(Records for this exercise begins)

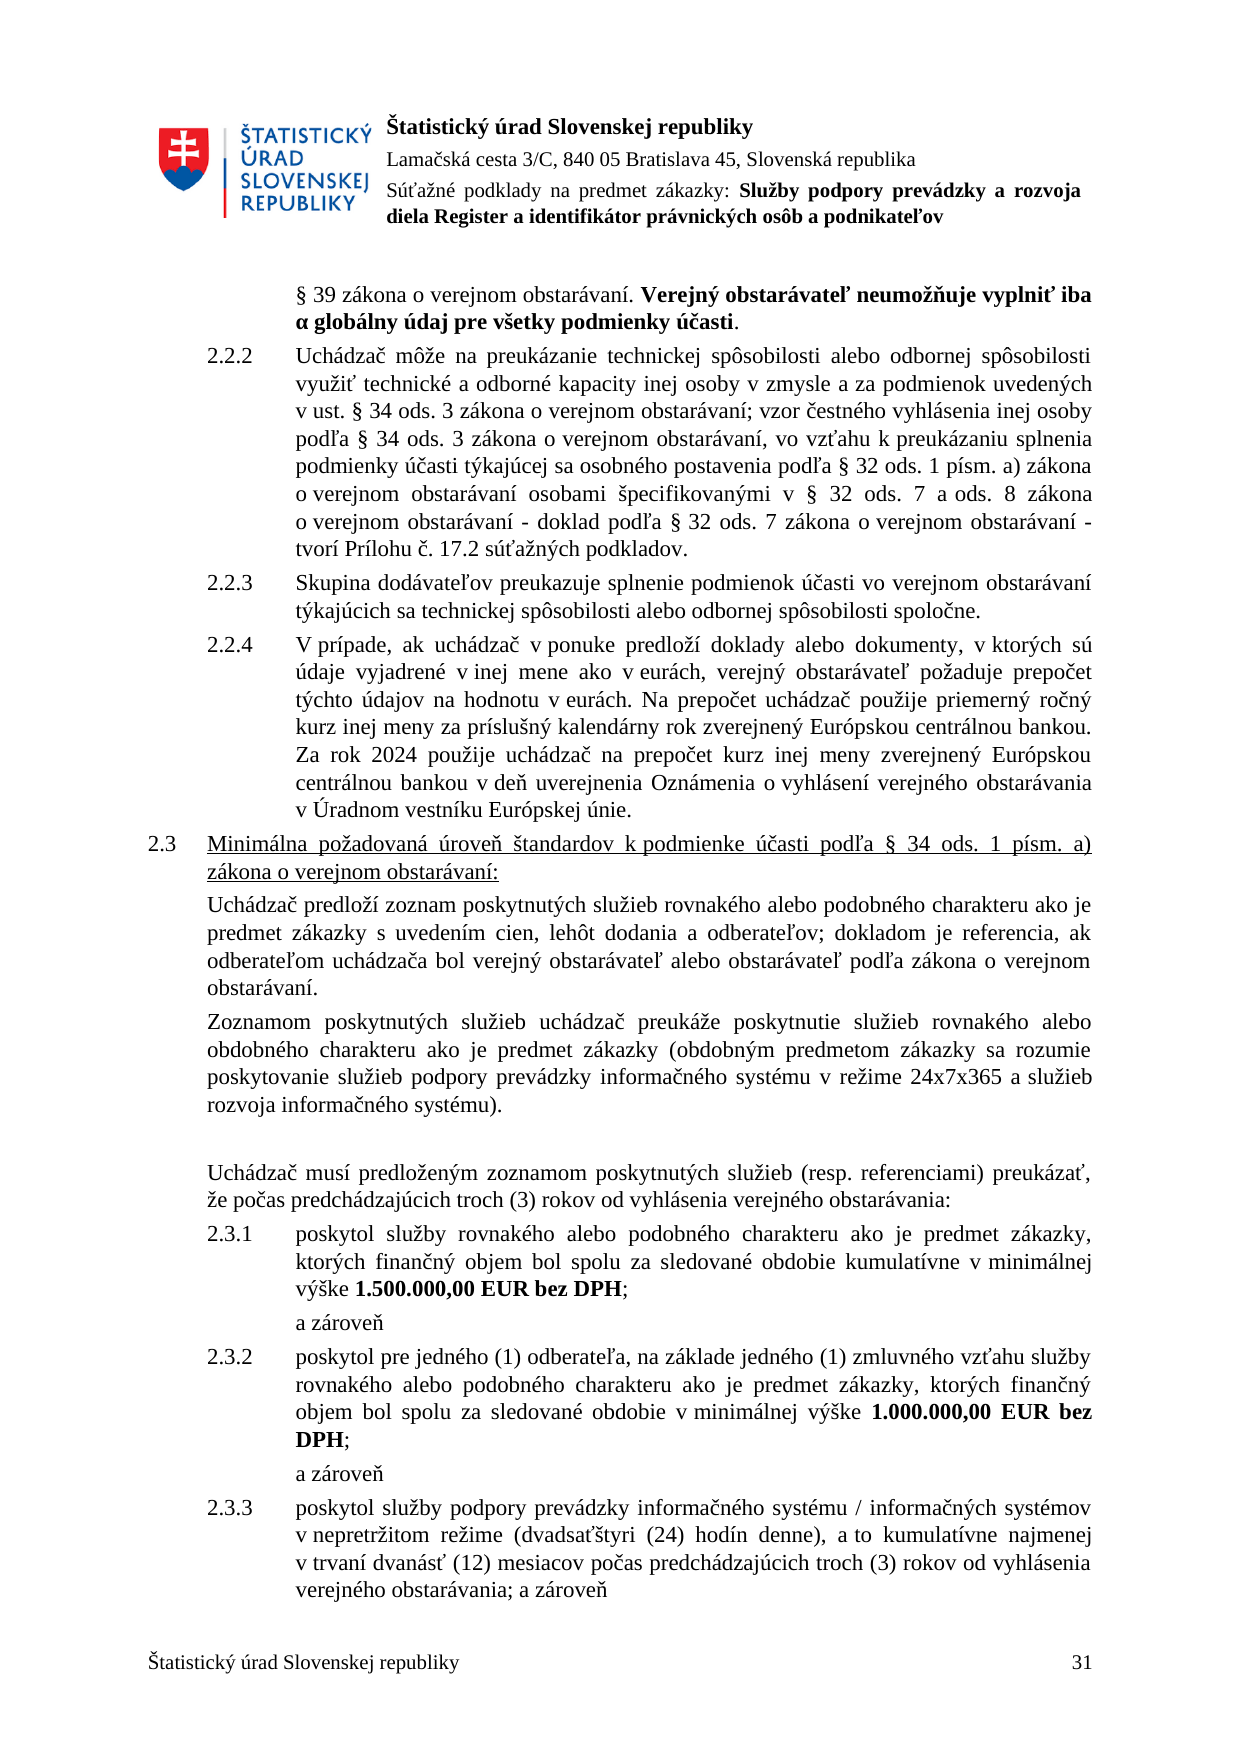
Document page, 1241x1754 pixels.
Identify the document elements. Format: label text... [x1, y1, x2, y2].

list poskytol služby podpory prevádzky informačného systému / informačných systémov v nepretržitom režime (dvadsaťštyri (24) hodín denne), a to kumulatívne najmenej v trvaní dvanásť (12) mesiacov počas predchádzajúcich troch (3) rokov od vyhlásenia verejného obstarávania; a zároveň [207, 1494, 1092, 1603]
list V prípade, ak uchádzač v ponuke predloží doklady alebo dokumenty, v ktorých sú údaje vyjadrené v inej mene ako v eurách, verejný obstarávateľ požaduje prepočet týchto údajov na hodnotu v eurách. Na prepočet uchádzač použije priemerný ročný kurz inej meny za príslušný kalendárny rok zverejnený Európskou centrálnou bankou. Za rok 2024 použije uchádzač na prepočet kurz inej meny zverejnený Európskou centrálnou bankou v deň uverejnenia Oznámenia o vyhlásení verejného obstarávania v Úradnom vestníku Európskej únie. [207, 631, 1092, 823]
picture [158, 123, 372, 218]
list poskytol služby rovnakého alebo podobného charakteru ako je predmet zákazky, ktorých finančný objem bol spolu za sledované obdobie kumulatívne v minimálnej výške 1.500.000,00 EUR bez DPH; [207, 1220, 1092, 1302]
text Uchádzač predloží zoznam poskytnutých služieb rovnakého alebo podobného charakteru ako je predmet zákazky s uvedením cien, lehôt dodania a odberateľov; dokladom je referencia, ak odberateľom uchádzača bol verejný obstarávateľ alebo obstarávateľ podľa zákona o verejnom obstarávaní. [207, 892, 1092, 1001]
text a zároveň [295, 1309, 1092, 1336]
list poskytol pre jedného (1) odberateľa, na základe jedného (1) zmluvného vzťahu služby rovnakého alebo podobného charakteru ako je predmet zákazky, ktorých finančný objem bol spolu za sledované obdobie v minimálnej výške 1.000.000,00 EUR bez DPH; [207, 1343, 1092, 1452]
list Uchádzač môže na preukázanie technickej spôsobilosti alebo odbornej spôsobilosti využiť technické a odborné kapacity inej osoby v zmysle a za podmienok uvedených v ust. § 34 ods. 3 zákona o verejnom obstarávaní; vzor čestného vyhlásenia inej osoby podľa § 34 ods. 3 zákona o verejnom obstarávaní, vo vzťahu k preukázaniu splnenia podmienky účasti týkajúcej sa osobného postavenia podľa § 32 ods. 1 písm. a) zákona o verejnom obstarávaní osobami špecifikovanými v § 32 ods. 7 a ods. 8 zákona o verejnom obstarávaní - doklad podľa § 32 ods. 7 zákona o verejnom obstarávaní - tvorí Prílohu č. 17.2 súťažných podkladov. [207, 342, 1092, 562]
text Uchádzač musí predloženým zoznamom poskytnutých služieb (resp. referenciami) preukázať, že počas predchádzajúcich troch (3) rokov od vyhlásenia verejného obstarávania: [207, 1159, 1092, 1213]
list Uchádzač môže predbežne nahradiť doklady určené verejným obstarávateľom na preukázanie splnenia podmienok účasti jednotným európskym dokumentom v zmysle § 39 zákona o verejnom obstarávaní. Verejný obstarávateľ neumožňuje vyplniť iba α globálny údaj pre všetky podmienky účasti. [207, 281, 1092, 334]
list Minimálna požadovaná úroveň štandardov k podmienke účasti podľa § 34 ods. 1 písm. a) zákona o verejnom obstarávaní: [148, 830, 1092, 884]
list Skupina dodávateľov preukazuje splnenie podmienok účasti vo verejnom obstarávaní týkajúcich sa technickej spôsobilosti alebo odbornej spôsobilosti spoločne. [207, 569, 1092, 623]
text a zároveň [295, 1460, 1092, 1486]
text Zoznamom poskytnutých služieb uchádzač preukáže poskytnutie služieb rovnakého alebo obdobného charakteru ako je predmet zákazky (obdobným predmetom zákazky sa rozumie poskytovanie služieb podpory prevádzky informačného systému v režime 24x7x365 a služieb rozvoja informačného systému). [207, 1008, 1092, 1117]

(Records for this exercise ends)
(Records for this exercise begins)

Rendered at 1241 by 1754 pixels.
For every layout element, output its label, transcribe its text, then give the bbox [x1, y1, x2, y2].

(Records for this exercise ends)

The expected output is exactly the lines of the listing above between the line holding "Rendered at 1241 by 1754 pixels." and the line holding "For every layout", inclusive.

Rendered at 1241 by 1754 pixels.
For every layout element, output its label, transcribe its text, then give the bbox [x1, y1, x2, y2].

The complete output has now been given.